To assemble and run this example, use the batch file "m5" in the Warpcode directory.
For deep optimisation of an inner loop, it's generally not good enough to just pack up the instructions that you wrote for the unpacked version and hope for the best. I find it best to take myself away from in front of the computer altogether and make myself a really hot cup of tea and go and pace about in front of the whiteboard.
I find it helpful to first of all consider what the absolute minimum, best case timing could be for the task in hand. In the case of the bilinear interpolation I wrote down something like this (using a different colour for ALU and MUL unit operations, and with a,b,c and d representing the four pixels used in the interpolation). I assumed that at the start of the calculation, all four pixels were already loaded:
b=b-a | |
d=d-c | b*RU |
d*RU | |
b=b+a | |
d=d+c | |
d=d-b | |
d*RV | |
(NOP) | |
d=d+b | |
(write pixel) |
Looking at the algorithm, I realised I could start the third multiply one tick earlier by calculating one of the differences in parallel with the two initial multiplies, as follows:
b=b-a | |
d=d-c | b*RU |
c=a-c | d*RU |
c=c+b | |
d=d-c | |
b=a+b | d*RV |
(NOP) | |
d=d+b | |
(write pixel) |
b=b-a | |||
d=d-c | b*RU | ||
c=a-c | d*RU | copy a to e | load a |
c=c+b | |||
d=d-c | load c | ||
e=e+b | d*RV | load b | |
(NOP) | |||
e=d+e | load d | ||
(write pixel) |
I did consider using the non-index-register version of mul_p to get around this, but that would have entailed fossicking around with the index values using the ALU to get them in the correct position for the shift inherent in the mul_p instruction, and the ALU is already very well loaded.
Then I remembered that I was basically wasting the XY index pair by just using it to address a pair of linear buffers.
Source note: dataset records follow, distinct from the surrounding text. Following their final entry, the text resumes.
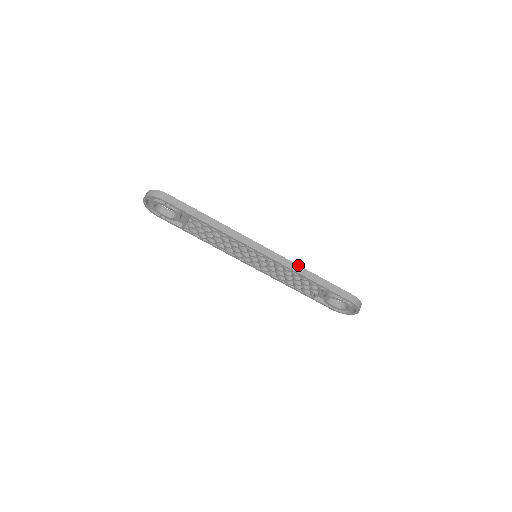
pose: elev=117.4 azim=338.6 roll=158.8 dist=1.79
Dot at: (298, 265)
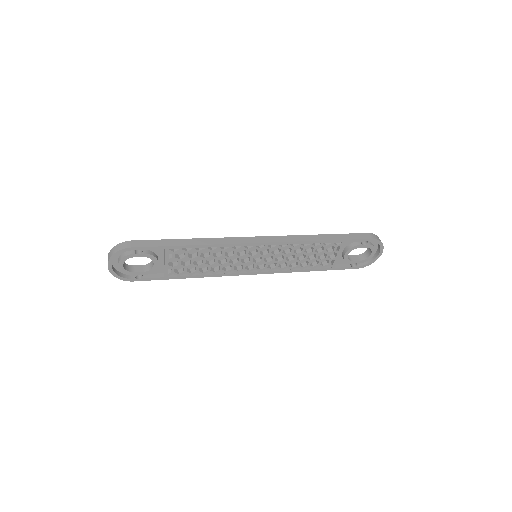
Dot at: (301, 235)
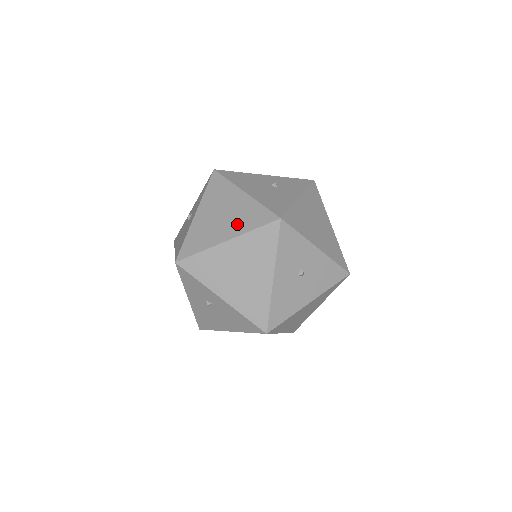
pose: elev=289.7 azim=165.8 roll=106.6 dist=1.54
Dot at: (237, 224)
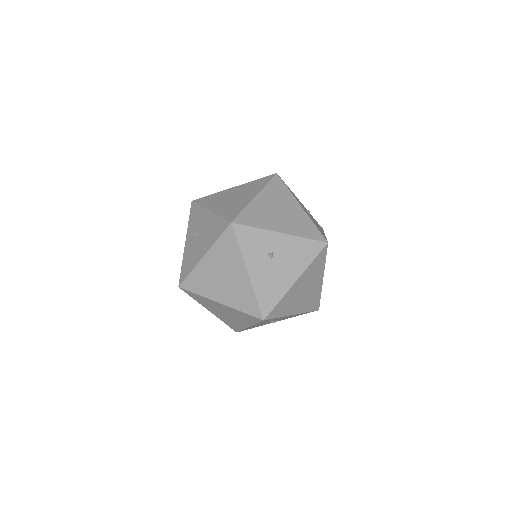
Dot at: (251, 190)
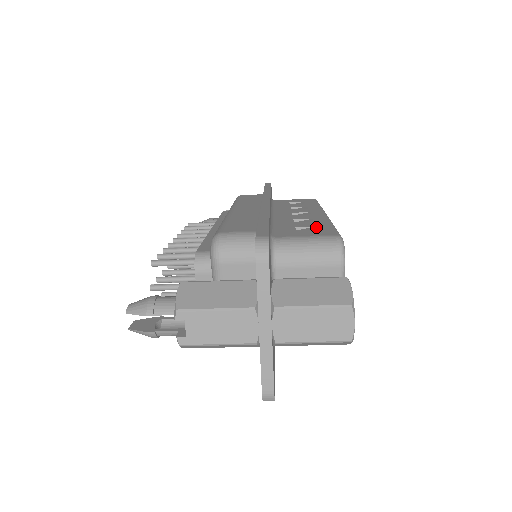
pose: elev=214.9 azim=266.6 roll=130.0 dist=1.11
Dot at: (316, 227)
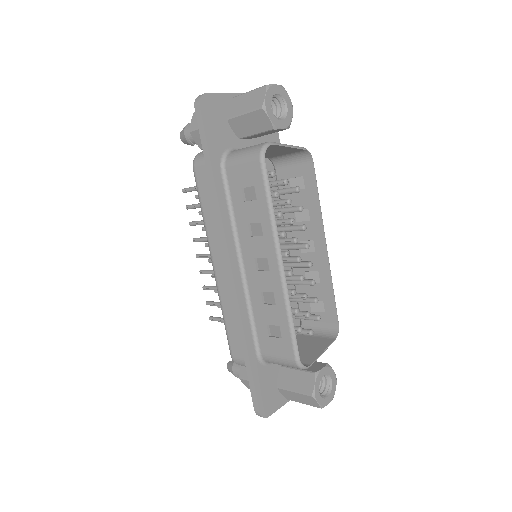
Dot at: (279, 330)
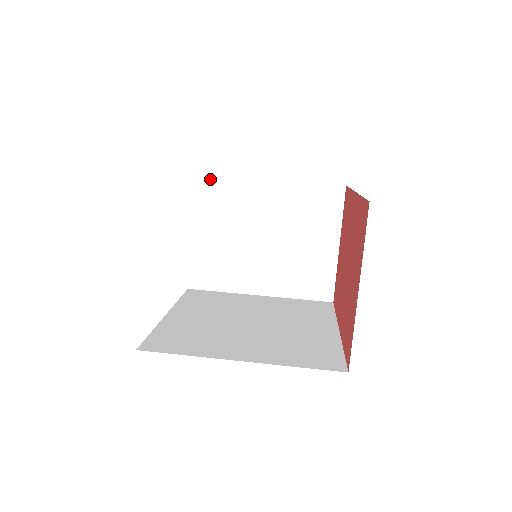
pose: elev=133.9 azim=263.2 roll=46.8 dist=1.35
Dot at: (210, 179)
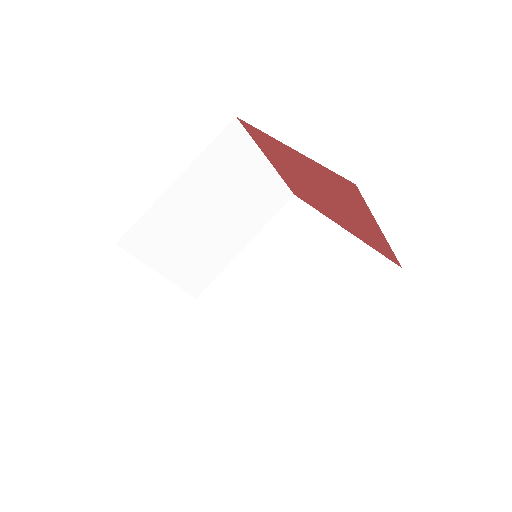
Dot at: (133, 230)
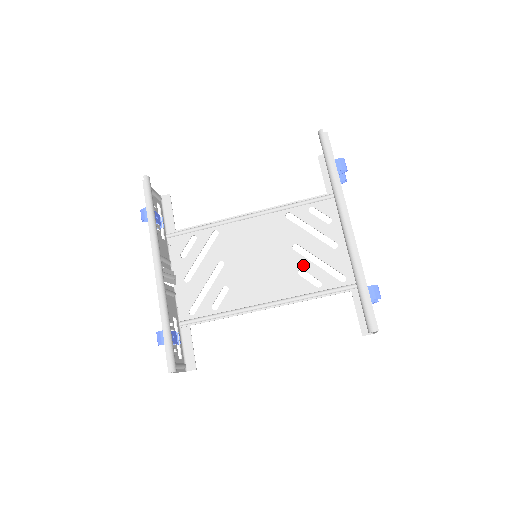
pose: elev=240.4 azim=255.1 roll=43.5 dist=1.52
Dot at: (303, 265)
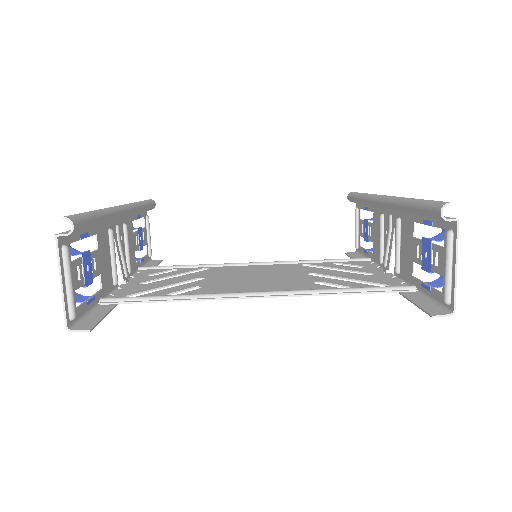
Dot at: (322, 280)
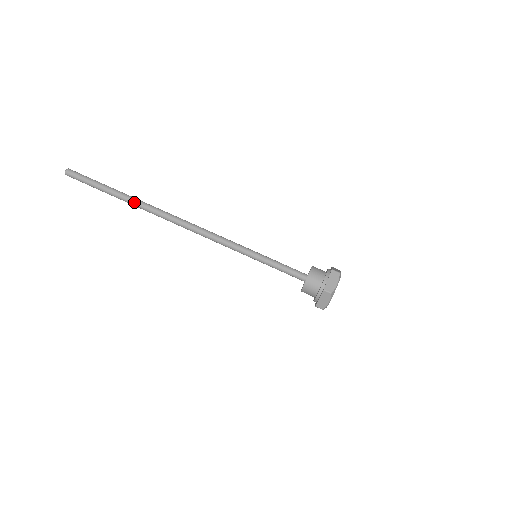
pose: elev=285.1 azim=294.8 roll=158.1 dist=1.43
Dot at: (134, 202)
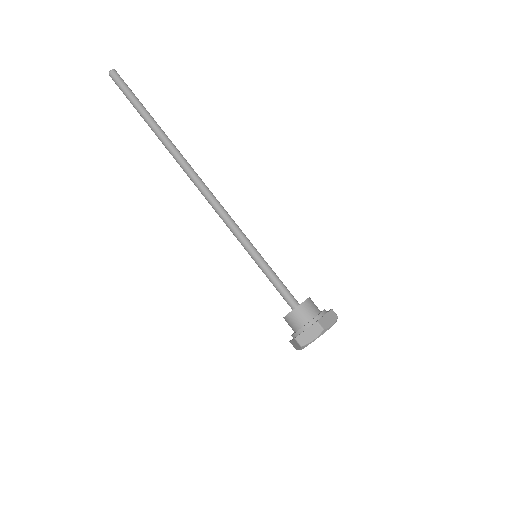
Dot at: (163, 135)
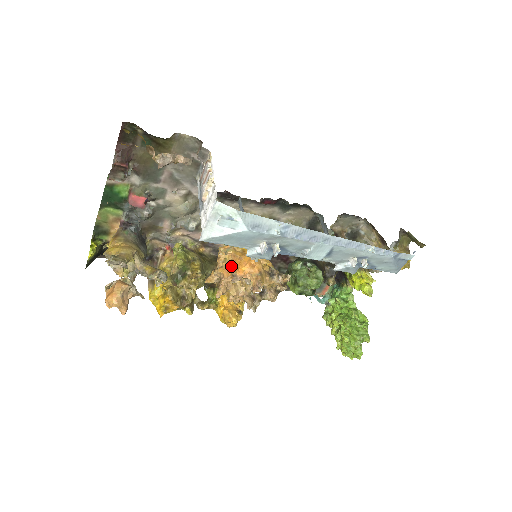
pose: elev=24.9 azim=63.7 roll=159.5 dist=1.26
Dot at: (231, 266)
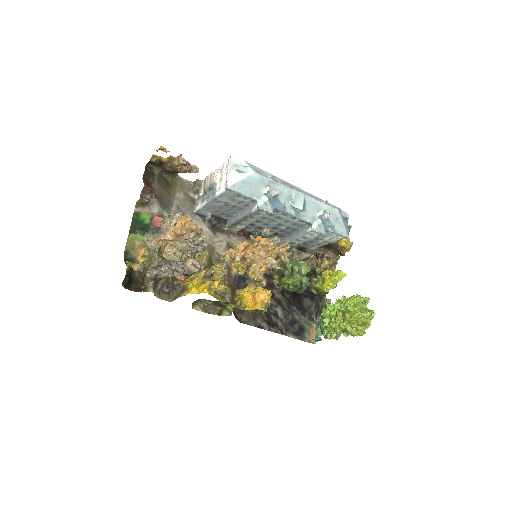
Dot at: (245, 248)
If I were to write to the destination buffer through a direct scalar address, rather than using the index registers, I could use (XY) to point to the next pixel, whilst maintaining the current pixel address in UV for the calculation. It might mean a little extra code to handle the double buffering, but not much - and if it would speed the inner loop, it would be well worth it.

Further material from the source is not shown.